─── Material to process ───

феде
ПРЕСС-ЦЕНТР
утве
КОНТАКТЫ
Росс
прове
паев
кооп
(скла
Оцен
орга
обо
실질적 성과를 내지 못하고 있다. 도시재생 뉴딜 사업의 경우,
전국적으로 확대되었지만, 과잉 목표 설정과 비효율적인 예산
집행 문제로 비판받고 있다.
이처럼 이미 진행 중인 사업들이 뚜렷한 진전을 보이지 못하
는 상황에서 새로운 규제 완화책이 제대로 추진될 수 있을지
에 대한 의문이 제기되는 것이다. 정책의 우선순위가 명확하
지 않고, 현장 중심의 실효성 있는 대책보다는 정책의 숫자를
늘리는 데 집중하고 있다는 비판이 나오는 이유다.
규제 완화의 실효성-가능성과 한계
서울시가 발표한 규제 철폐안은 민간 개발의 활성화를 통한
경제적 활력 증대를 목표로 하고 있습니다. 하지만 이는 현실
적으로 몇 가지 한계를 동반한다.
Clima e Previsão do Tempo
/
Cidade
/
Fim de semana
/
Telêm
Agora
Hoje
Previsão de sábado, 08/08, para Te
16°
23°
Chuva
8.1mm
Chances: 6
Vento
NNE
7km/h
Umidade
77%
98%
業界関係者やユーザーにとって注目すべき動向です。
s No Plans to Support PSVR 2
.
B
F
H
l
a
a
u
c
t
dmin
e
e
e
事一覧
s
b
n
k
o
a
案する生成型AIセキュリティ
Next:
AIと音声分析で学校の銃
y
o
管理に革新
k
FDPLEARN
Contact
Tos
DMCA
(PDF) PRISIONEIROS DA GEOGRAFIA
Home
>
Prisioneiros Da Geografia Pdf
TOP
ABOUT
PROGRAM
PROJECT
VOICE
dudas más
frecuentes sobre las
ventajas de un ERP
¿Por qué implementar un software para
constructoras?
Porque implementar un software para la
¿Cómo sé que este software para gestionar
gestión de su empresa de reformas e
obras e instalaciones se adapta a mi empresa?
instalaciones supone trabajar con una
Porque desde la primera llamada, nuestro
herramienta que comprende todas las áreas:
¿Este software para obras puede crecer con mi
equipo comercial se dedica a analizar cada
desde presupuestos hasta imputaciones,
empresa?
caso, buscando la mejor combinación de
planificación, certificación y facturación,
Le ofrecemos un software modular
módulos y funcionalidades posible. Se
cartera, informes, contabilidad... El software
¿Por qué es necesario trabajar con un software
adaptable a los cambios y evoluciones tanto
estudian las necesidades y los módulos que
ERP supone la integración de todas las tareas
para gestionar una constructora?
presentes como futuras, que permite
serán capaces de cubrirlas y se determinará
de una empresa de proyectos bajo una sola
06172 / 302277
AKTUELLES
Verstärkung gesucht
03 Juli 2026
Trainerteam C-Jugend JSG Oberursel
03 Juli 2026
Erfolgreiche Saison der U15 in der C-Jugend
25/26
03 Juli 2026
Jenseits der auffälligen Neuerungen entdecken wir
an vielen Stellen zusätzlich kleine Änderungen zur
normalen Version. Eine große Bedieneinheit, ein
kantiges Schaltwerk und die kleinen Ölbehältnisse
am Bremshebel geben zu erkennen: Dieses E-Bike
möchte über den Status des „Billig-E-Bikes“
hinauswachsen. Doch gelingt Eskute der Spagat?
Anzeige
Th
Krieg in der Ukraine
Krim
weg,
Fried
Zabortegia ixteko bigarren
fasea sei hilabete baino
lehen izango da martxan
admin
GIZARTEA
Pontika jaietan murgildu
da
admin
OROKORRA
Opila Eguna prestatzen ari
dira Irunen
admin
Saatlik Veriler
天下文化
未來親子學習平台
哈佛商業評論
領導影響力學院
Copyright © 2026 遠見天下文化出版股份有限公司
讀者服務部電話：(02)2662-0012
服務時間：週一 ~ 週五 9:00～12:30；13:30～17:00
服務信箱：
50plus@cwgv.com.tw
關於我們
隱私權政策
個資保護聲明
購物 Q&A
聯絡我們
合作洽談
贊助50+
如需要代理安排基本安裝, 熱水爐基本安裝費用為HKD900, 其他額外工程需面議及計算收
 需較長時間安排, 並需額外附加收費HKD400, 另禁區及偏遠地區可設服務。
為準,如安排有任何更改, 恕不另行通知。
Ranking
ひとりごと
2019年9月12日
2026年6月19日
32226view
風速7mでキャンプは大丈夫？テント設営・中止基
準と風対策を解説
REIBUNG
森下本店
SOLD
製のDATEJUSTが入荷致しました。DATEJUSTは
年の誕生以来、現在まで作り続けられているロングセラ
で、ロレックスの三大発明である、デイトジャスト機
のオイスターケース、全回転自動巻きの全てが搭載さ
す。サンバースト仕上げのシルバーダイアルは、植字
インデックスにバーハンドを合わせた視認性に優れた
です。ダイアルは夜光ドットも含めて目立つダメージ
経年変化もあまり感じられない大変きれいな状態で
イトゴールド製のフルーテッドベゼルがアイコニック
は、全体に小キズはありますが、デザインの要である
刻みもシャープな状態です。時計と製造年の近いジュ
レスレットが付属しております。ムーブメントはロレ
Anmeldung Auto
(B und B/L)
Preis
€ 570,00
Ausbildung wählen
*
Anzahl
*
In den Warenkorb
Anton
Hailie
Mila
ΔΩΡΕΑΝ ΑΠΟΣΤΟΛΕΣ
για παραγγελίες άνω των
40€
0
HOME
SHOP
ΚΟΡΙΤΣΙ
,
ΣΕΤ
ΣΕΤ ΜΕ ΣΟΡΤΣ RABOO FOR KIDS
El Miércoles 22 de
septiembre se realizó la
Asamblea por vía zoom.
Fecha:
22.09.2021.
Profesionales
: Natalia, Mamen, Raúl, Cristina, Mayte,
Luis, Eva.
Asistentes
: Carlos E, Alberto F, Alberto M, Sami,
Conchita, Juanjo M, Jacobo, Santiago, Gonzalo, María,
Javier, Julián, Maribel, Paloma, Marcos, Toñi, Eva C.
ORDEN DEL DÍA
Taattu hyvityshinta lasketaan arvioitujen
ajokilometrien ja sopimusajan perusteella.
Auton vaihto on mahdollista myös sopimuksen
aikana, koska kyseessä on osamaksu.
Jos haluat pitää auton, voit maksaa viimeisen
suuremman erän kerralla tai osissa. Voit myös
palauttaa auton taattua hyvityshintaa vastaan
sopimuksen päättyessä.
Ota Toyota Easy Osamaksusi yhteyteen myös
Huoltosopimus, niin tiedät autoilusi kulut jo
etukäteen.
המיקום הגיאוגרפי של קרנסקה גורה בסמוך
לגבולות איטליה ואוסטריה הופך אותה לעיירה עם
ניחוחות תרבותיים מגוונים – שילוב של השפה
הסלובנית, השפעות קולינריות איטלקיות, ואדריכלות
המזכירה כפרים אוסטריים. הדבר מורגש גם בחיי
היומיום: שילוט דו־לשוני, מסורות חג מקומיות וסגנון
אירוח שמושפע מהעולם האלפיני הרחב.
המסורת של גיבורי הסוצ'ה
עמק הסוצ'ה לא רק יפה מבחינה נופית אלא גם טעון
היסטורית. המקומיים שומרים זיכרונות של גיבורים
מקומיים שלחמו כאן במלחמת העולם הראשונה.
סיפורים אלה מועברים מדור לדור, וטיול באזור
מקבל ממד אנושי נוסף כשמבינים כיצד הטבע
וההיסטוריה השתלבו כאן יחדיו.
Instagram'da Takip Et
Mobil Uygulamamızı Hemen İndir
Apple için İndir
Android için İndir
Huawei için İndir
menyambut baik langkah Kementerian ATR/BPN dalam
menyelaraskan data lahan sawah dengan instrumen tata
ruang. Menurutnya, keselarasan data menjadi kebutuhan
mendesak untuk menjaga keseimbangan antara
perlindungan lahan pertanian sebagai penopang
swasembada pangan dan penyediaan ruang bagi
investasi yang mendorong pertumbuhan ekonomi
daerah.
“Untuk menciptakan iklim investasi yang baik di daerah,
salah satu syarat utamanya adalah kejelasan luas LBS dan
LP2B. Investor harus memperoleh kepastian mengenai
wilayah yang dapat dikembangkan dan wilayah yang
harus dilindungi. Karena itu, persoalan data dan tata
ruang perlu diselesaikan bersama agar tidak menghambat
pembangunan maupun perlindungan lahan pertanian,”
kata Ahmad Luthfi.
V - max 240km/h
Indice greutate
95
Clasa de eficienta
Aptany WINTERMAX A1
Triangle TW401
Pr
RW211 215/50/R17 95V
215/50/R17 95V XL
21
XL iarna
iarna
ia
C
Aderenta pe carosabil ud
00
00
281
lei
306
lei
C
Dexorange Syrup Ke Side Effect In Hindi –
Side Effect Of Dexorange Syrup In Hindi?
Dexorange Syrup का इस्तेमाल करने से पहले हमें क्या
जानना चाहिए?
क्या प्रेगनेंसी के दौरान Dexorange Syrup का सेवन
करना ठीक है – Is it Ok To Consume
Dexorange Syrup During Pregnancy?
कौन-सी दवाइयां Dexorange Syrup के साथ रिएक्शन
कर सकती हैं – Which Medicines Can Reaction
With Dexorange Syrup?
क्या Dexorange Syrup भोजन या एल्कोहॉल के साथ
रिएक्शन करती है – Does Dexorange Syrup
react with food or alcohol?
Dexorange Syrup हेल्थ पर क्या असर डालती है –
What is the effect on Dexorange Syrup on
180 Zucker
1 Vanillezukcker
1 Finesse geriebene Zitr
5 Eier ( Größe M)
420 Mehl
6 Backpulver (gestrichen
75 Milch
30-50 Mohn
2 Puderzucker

───

Task requirements → Could you restate word for word the lines above from the one containing "Asamblea por vía zoom." through the one containing "salah satu syarat", both included, and nothing else?

Written solution →
Asamblea por vía zoom.
Fecha:
22.09.2021.
Profesionales
: Natalia, Mamen, Raúl, Cristina, Mayte,
Luis, Eva.
Asistentes
: Carlos E, Alberto F, Alberto M, Sami,
Conchita, Juanjo M, Jacobo, Santiago, Gonzalo, María,
Javier, Julián, Maribel, Paloma, Marcos, Toñi, Eva C.
ORDEN DEL DÍA
Taattu hyvityshinta lasketaan arvioitujen
ajokilometrien ja sopimusajan perusteella.
Auton vaihto on mahdollista myös sopimuksen
aikana, koska kyseessä on osamaksu.
Jos haluat pitää auton, voit maksaa viimeisen
suuremman erän kerralla tai osissa. Voit myös
palauttaa auton taattua hyvityshintaa vastaan
sopimuksen päättyessä.
Ota Toyota Easy Osamaksusi yhteyteen myös
Huoltosopimus, niin tiedät autoilusi kulut jo
etukäteen.
המיקום הגיאוגרפי של קרנסקה גורה בסמוך
לגבולות איטליה ואוסטריה הופך אותה לעיירה עם
ניחוחות תרבותיים מגוונים – שילוב של השפה
הסלובנית, השפעות קולינריות איטלקיות, ואדריכלות
המזכירה כפרים אוסטריים. הדבר מורגש גם בחיי
היומיום: שילוט דו־לשוני, מסורות חג מקומיות וסגנון
אירוח שמושפע מהעולם האלפיני הרחב.
המסורת של גיבורי הסוצ'ה
עמק הסוצ'ה לא רק יפה מבחינה נופית אלא גם טעון
היסטורית. המקומיים שומרים זיכרונות של גיבורים
מקומיים שלחמו כאן במלחמת העולם הראשונה.
סיפורים אלה מועברים מדור לדור, וטיול באזור
מקבל ממד אנושי נוסף כשמבינים כיצד הטבע
וההיסטוריה השתלבו כאן יחדיו.
Instagram'da Takip Et
Mobil Uygulamamızı Hemen İndir
Apple için İndir
Android için İndir
Huawei için İndir
menyambut baik langkah Kementerian ATR/BPN dalam
menyelaraskan data lahan sawah dengan instrumen tata
ruang. Menurutnya, keselarasan data menjadi kebutuhan
mendesak untuk menjaga keseimbangan antara
perlindungan lahan pertanian sebagai penopang
swasembada pangan dan penyediaan ruang bagi
investasi yang mendorong pertumbuhan ekonomi
daerah.
“Untuk menciptakan iklim investasi yang baik di daerah,
salah satu syarat utamanya adalah kejelasan luas LBS dan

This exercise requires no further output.